No. 60 – Calgary Stampeders
- Position: Offensive lineman
- Roster status: Active
- CFL status: American

Personal information
- Born: September 5, 1997 (age 28) Brunswick, Georgia, U. S.
- Listed height: 6 ft 4 in (1.93 m)
- Listed weight: 322 lb (146 kg)

Career information
- High school: Brunswick
- College: FIU
- NFL draft: 2021: undrafted

Career history
- 2021–2022: Edmonton Elks
- 2023–present: Calgary Stampeders
- Stats at CFL.ca

= D'Antne Demery =

American gridiron football player (born 1997)

D'Antne Demery (born September 5, 1997) is an American professional football offensive lineman for the Calgary Stampeders of the Canadian Football League (CFL). He played college football at FIU. He has also been a member of the Edmonton Elks.

==Early life==
Demery played high school football at Brunswick High School in Brunswick, Georgia. He played in the 2017 U.S. Army All-American Bowl. He had originally signed a national letter of intent to play college football at Georgia but Georgia released him from his letter of intent after he was arrested for misdemeanor simple battery and criminal trespass in April 2017. In June 2018, Demery pled guilty to simple battery, criminal trespass and disorderly conduct.

==College career==
Demery played college football at Hutchinson Community College in 2017.

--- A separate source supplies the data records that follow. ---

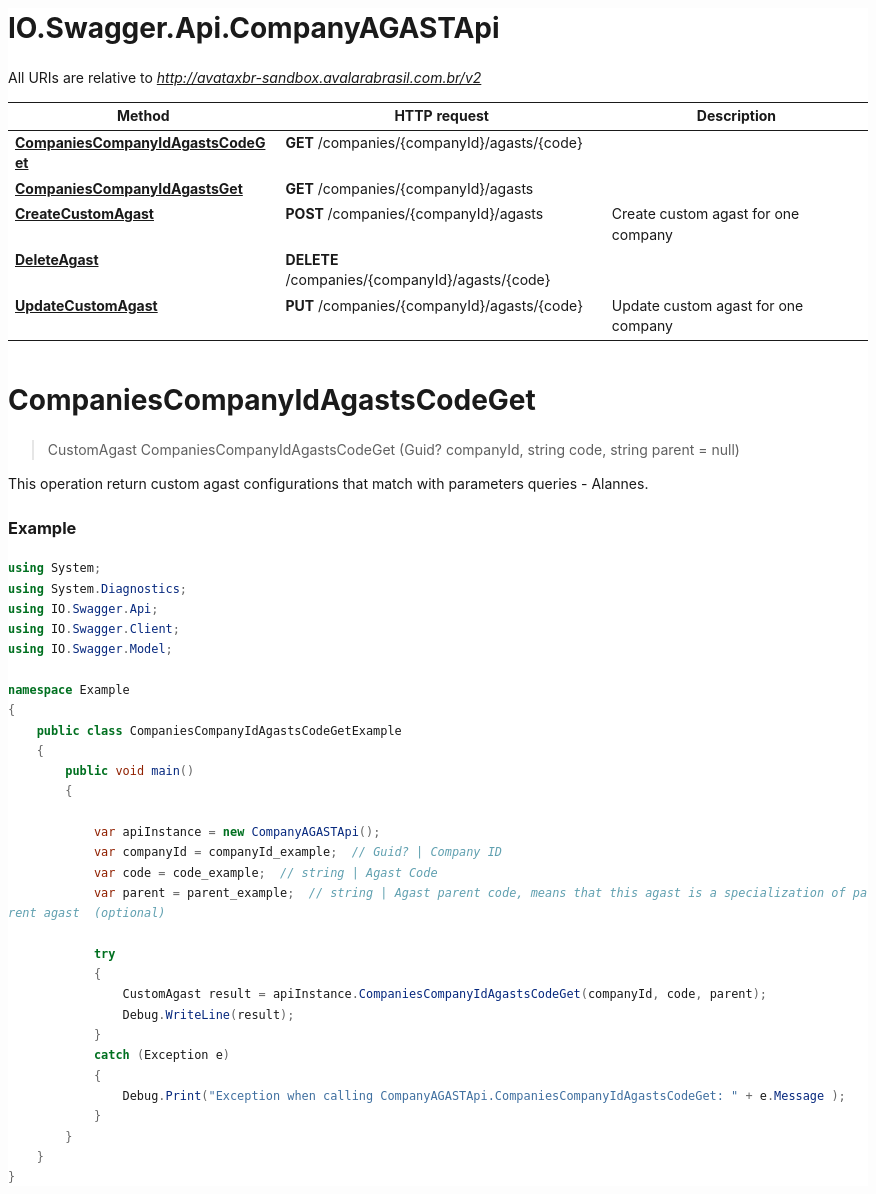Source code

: # IO.Swagger.Api.CompanyAGASTApi

All URIs are relative to *http://avataxbr-sandbox.avalarabrasil.com.br/v2*

Method | HTTP request | Description
------------- | ------------- | -------------
[**CompaniesCompanyIdAgastsCodeGet**](CompanyAGASTApi.md#companiescompanyidagastscodeget) | **GET** /companies/{companyId}/agasts/{code} | 
[**CompaniesCompanyIdAgastsGet**](CompanyAGASTApi.md#companiescompanyidagastsget) | **GET** /companies/{companyId}/agasts | 
[**CreateCustomAgast**](CompanyAGASTApi.md#createcustomagast) | **POST** /companies/{companyId}/agasts | Create custom agast for one company
[**DeleteAgast**](CompanyAGASTApi.md#deleteagast) | **DELETE** /companies/{companyId}/agasts/{code} | 
[**UpdateCustomAgast**](CompanyAGASTApi.md#updatecustomagast) | **PUT** /companies/{companyId}/agasts/{code} | Update custom agast for one company


<a name="companiescompanyidagastscodeget"></a>
# **CompaniesCompanyIdAgastsCodeGet**
> CustomAgast CompaniesCompanyIdAgastsCodeGet (Guid? companyId, string code, string parent = null)



This operation return custom agast configurations that match with parameters queries - Alannes. 

### Example
```csharp
using System;
using System.Diagnostics;
using IO.Swagger.Api;
using IO.Swagger.Client;
using IO.Swagger.Model;

namespace Example
{
    public class CompaniesCompanyIdAgastsCodeGetExample
    {
        public void main()
        {
            
            var apiInstance = new CompanyAGASTApi();
            var companyId = companyId_example;  // Guid? | Company ID
            var code = code_example;  // string | Agast Code
            var parent = parent_example;  // string | Agast parent code, means that this agast is a specialization of parent agast  (optional) 

            try
            {
                CustomAgast result = apiInstance.CompaniesCompanyIdAgastsCodeGet(companyId, code, parent);
                Debug.WriteLine(result);
            }
            catch (Exception e)
            {
                Debug.Print("Exception when calling CompanyAGASTApi.CompaniesCompanyIdAgastsCodeGet: " + e.Message );
            }
        }
    }
}
```
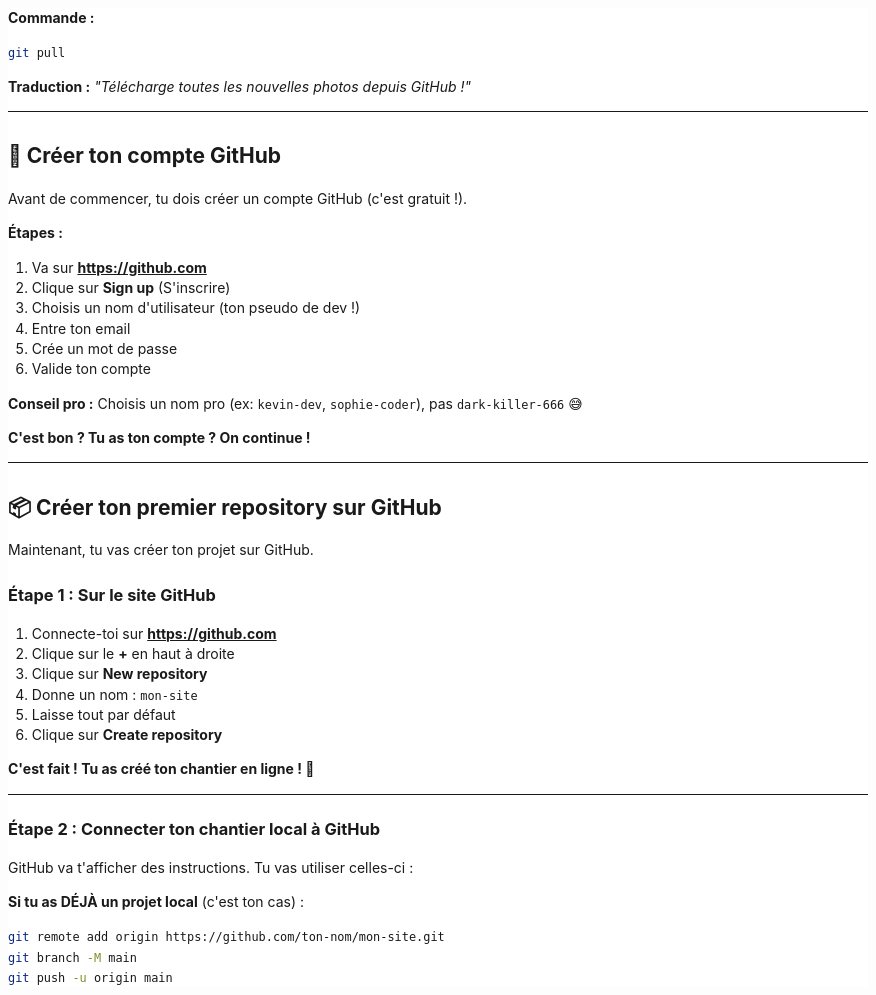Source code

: **Commande :**
```bash
git pull
```

**Traduction :** *"Télécharge toutes les nouvelles photos depuis GitHub !"*

---

## 🚀 Créer ton compte GitHub

Avant de commencer, tu dois créer un compte GitHub (c'est gratuit !).

**Étapes :**

1. Va sur **https://github.com**
2. Clique sur **Sign up** (S'inscrire)
3. Choisis un nom d'utilisateur (ton pseudo de dev !)
4. Entre ton email
5. Crée un mot de passe
6. Valide ton compte

**Conseil pro :** Choisis un nom pro (ex: `kevin-dev`, `sophie-coder`), pas `dark-killer-666` 😅

**C'est bon ? Tu as ton compte ? On continue !**

---

## 📦 Créer ton premier repository sur GitHub

Maintenant, tu vas créer ton projet sur GitHub.

### Étape 1 : Sur le site GitHub

1. Connecte-toi sur **https://github.com**
2. Clique sur le **+** en haut à droite
3. Clique sur **New repository**
4. Donne un nom : `mon-site`
5. Laisse tout par défaut
6. Clique sur **Create repository**

**C'est fait ! Tu as créé ton chantier en ligne ! 🎉**

---

### Étape 2 : Connecter ton chantier local à GitHub

GitHub va t'afficher des instructions. Tu vas utiliser celles-ci :

**Si tu as DÉJÀ un projet local** (c'est ton cas) :

```bash
git remote add origin https://github.com/ton-nom/mon-site.git
git branch -M main
git push -u origin main
```
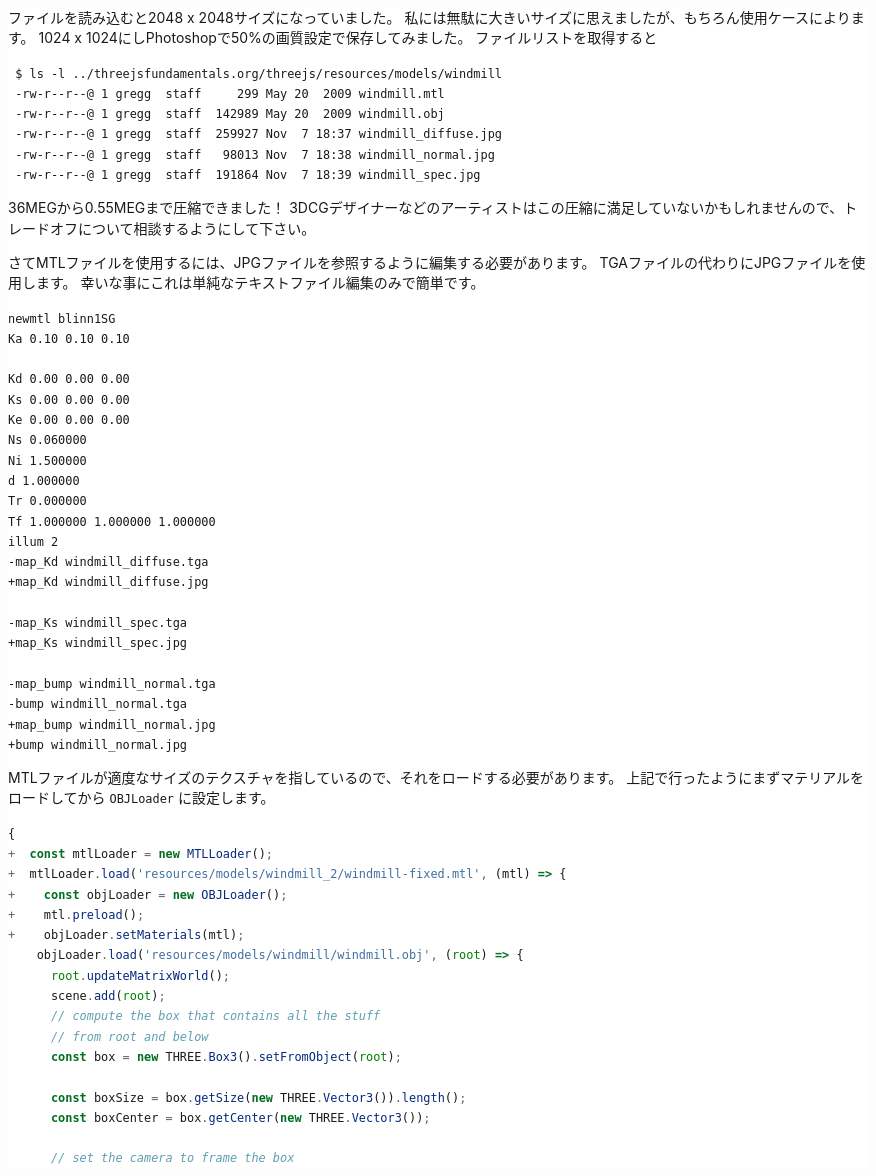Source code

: ファイルを読み込むと2048 x 2048サイズになっていました。
私には無駄に大きいサイズに思えましたが、もちろん使用ケースによります。
1024 x 1024にしPhotoshopで50%の画質設定で保存してみました。
ファイルリストを取得すると

```shell
 $ ls -l ../threejsfundamentals.org/threejs/resources/models/windmill
 -rw-r--r--@ 1 gregg  staff     299 May 20  2009 windmill.mtl
 -rw-r--r--@ 1 gregg  staff  142989 May 20  2009 windmill.obj
 -rw-r--r--@ 1 gregg  staff  259927 Nov  7 18:37 windmill_diffuse.jpg
 -rw-r--r--@ 1 gregg  staff   98013 Nov  7 18:38 windmill_normal.jpg
 -rw-r--r--@ 1 gregg  staff  191864 Nov  7 18:39 windmill_spec.jpg
```

36MEGから0.55MEGまで圧縮できました！
3DCGデザイナーなどのアーティストはこの圧縮に満足していないかもしれませんので、トレードオフについて相談するようにして下さい。

さてMTLファイルを使用するには、JPGファイルを参照するように編集する必要があります。
TGAファイルの代わりにJPGファイルを使用します。
幸いな事にこれは単純なテキストファイル編集のみで簡単です。

```mtl
newmtl blinn1SG
Ka 0.10 0.10 0.10

Kd 0.00 0.00 0.00
Ks 0.00 0.00 0.00
Ke 0.00 0.00 0.00
Ns 0.060000
Ni 1.500000
d 1.000000
Tr 0.000000
Tf 1.000000 1.000000 1.000000 
illum 2
-map_Kd windmill_diffuse.tga
+map_Kd windmill_diffuse.jpg

-map_Ks windmill_spec.tga
+map_Ks windmill_spec.jpg

-map_bump windmill_normal.tga 
-bump windmill_normal.tga 
+map_bump windmill_normal.jpg 
+bump windmill_normal.jpg 
```

MTLファイルが適度なサイズのテクスチャを指しているので、それをロードする必要があります。
上記で行ったようにまずマテリアルをロードしてから `OBJLoader` に設定します。

```js
{
+  const mtlLoader = new MTLLoader();
+  mtlLoader.load('resources/models/windmill_2/windmill-fixed.mtl', (mtl) => {
+    const objLoader = new OBJLoader();
+    mtl.preload();
+    objLoader.setMaterials(mtl);
    objLoader.load('resources/models/windmill/windmill.obj', (root) => {
      root.updateMatrixWorld();
      scene.add(root);
      // compute the box that contains all the stuff
      // from root and below
      const box = new THREE.Box3().setFromObject(root);

      const boxSize = box.getSize(new THREE.Vector3()).length();
      const boxCenter = box.getCenter(new THREE.Vector3());

      // set the camera to frame the box
```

He then transferred to play at FIU from 2018 to 2020. He played in 11 games, all starts, at left tackle in 2018 and earned honorable mention All-Conference USA (C-USA) honors. Demery played in 13 games, starting 12 at left tackle, in 2019 and was named honorable mention C-USA for the second consecutive year. In 2020, he played in the first two games of the season before suffering a season-ending injury.

==Professional career==

===Edmonton Elks===
Demery signed with the Edmonton Elks of the Canadian Football League (CFL) on May 24, 2021. On July 21, he was moved to the team's practice roster before the start of the 2021 CFL season. He was promoted to the active roster on July 31, 2021, and started the Elks' Week 1 game against the Ottawa Redblacks at left tackle. That was the only game Demery played in during the 2021 season. He was placed on injured reserve on August 14, 2021.

Demery was released by the Elks on May 26, 2022. He was later signed to the Elks' practice roster on July 12, 2022, but was again released on July 17, 2022.

===Calgary Stampeders===
Demery signed with the Calgary Stampeders of the CFL on March 2, 2023. He was moved to the practice roster on July 6, signed to the active roster on July 11, moved back to the practice roster on July 29, signed back to the active roster on August 24, moved to the practice roster on September 3, and promoted back to the active roster on September 29. Overall, he played in 10 games, all starts, for the Stampeders in 2023.